Instruction
The range to repeat runs from the line with "Pemberian Dari Aktivasi Nominasi, SD NEGERI SUNGAI" to the last line below, both ends included; give it exactly and without pictures.

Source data
::::::

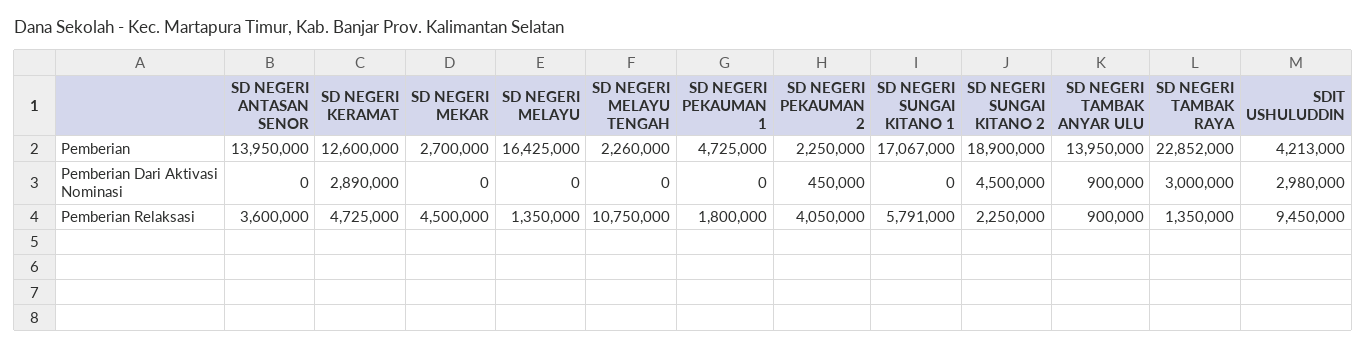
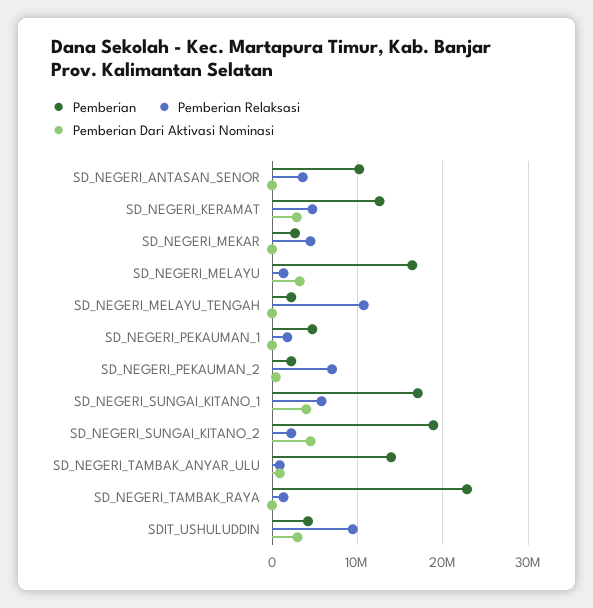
Pemberian, SD NEGERI ANTASAN SENOR: 13950000 -> 10000000
Pemberian Dari Aktivasi Nominasi, SD NEGERI MELAYU: 0 -> 3000000
Pemberian Dari Aktivasi Nominasi, SD NEGERI SUNGAI KITANO 1: 0 -> 4000000
Pemberian Dari Aktivasi Nominasi, SD NEGERI TAMBAK RAYA: 3000000 -> 0
Pemberian Relaksasi, SD NEGERI PEKAUMAN 2: 4050000 -> 7000000

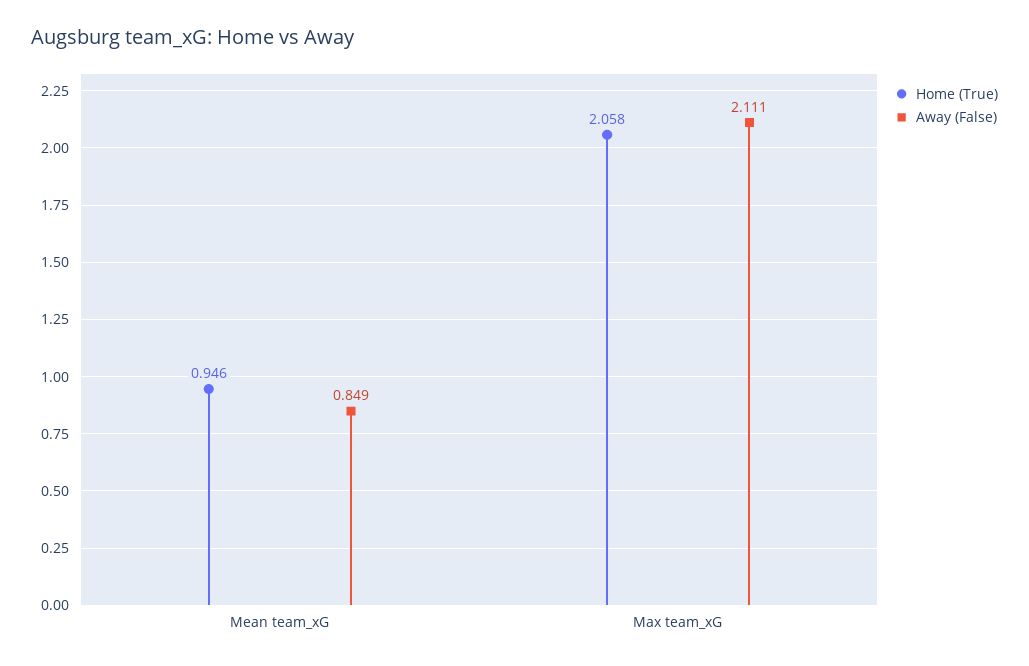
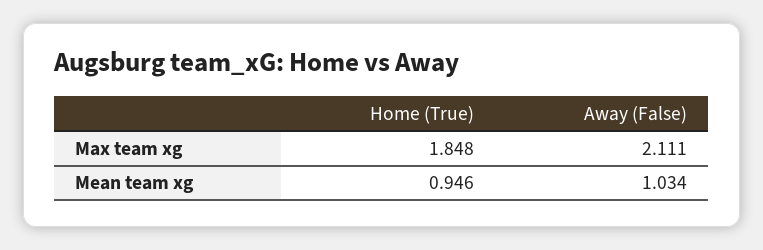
Away (False), Mean team_xG: 0.849 -> 1.034
Home (True), Max team_xG: 2.058 -> 1.848

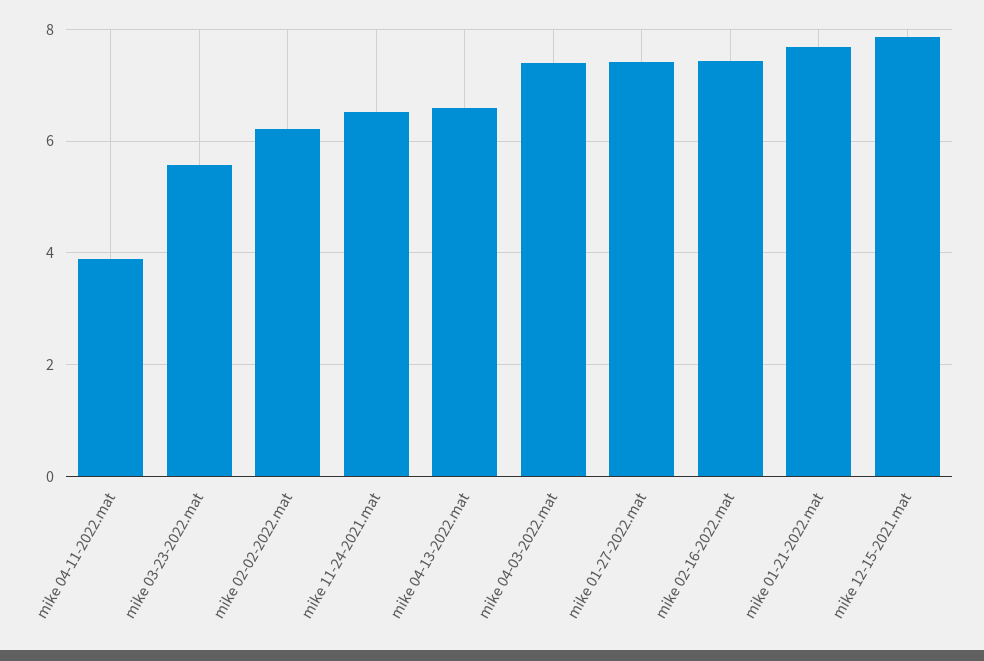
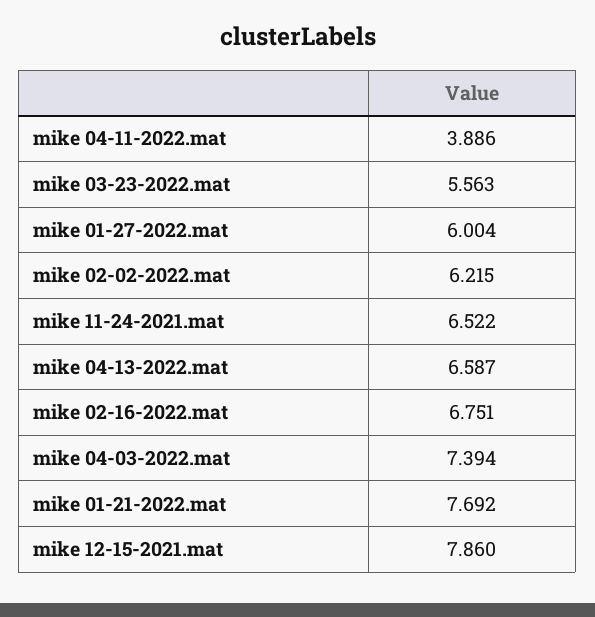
mike 01-27-2022.mat: 7.4 -> 6.004
mike 02-16-2022.mat: 7.4 -> 6.751

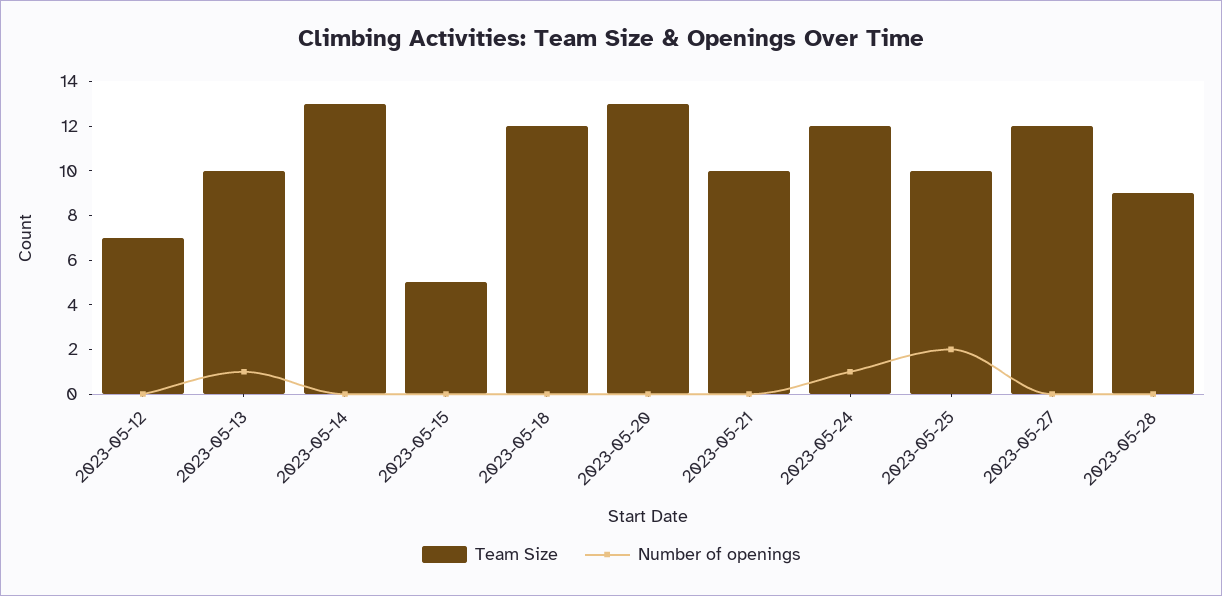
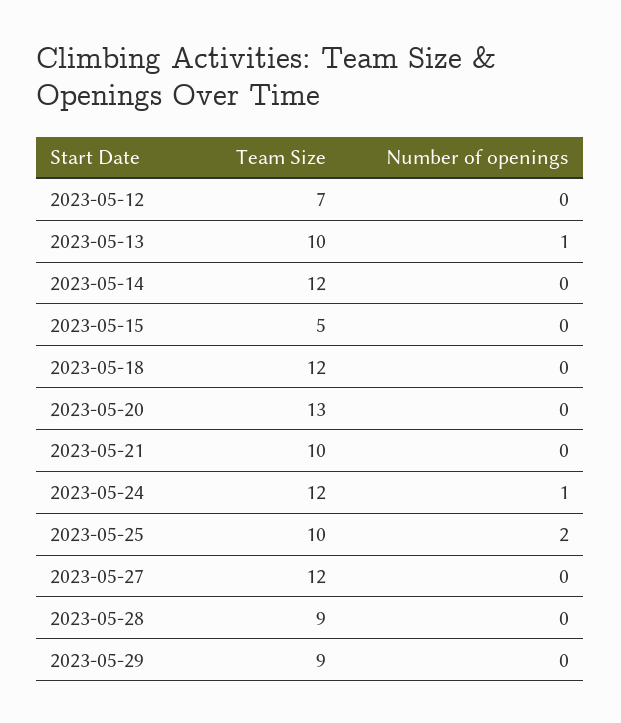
Team Size, 2023-05-14: 13 -> 12
Team Size, 2023-05-29: none -> 9
Number of openings, 2023-05-29: none -> 0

::::::

Completed task
Pemberian Dari Aktivasi Nominasi, SD NEGERI SUNGAI KITANO 1: 0 -> 4000000
Pemberian Dari Aktivasi Nominasi, SD NEGERI TAMBAK RAYA: 3000000 -> 0
Pemberian Relaksasi, SD NEGERI PEKAUMAN 2: 4050000 -> 7000000

Away (False), Mean team_xG: 0.849 -> 1.034
Home (True), Max team_xG: 2.058 -> 1.848

mike 01-27-2022.mat: 7.4 -> 6.004
mike 02-16-2022.mat: 7.4 -> 6.751

Team Size, 2023-05-14: 13 -> 12
Team Size, 2023-05-29: none -> 9
Number of openings, 2023-05-29: none -> 0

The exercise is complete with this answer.